Tak lama kemudian, sekitar pukul lima mereka meluncur ke kota terindah di Jawa Tengah, Salatiga. Sebuah kota sejuk yang dikelilingi oleh Gunung Merbabu, Gunung Gajah dan Gunung Telomoyo.
Berada di lereng pegunungan. Terbayang kan, bentang alamnya seperti apa?
*
Sesudah menyusuri jalan selama satu jam lima menit, akhirnya sampai juga di tempat yang dituju. Lapangan Pancasila, lapangan yang dijadikan alun-alun kota Salatiga.
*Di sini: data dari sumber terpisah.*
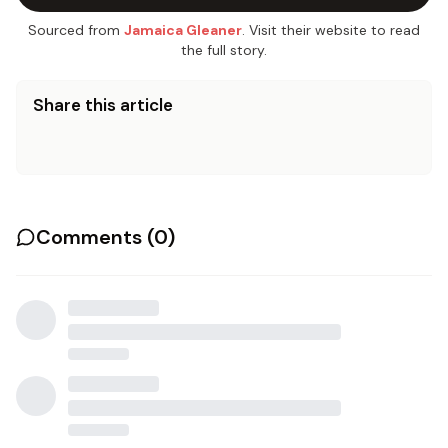
Sourced from
Jamaica Gleaner
. Visit their website to read
the full story.
Share this article
Comments (
0
)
Tampak sejumlah fasilitas untuk berolahraga di lokasi itu. Di samping peralatan kebugaran yang terpasang permanen di sebelah timur dekat dengan monumen, ada juga jogging track di sepanjang keliling tanah lapang. Yang dibuat dari material khusus yang bisa menyerap air dengan warna beragam.
Namun, kedatangan Pak Han bukan ingin fitness atau jogging. Sama sekali tak terpikirkan untuk itu. Pak Han hanya akan memarkirkan kendaraan roda empatnya di sekitar lapangan.
Usai menghentikan kendaraan di tempat parkir, Pak Han menurunkan sepeda lipat dari bagasi.
"Yang, nih sepedanya."
Dari pada duduk diam menunggu Pak Han membetulkan sepeda balapnya, Bu Susan dengan helm yang bertengger di kepala langsung ngacir. Berkeliling mengitari lapangan.
Satu putaran sudah dilampaui Bu Susan. Sementara Pak Han terlihat masih jongkok di tempat semula.
"Mas, ayoook..."
"Coba lihat itu!" Telunjuk Pak Han menuding sepedanya.
"Kok belum dipasang?"
"Emang rodanya mana?"
"Ups! Iyaa... Semalam begitu ada WA dari Hanifah, kutaruh begitu aja." Bu Susan sembari menepuk jidatnya.
Gagal. Meskipun sudah direncanakan secara matang ternyata bisa gagal. Gara-gara ada yang terlupa. Rencana tinggal rencana.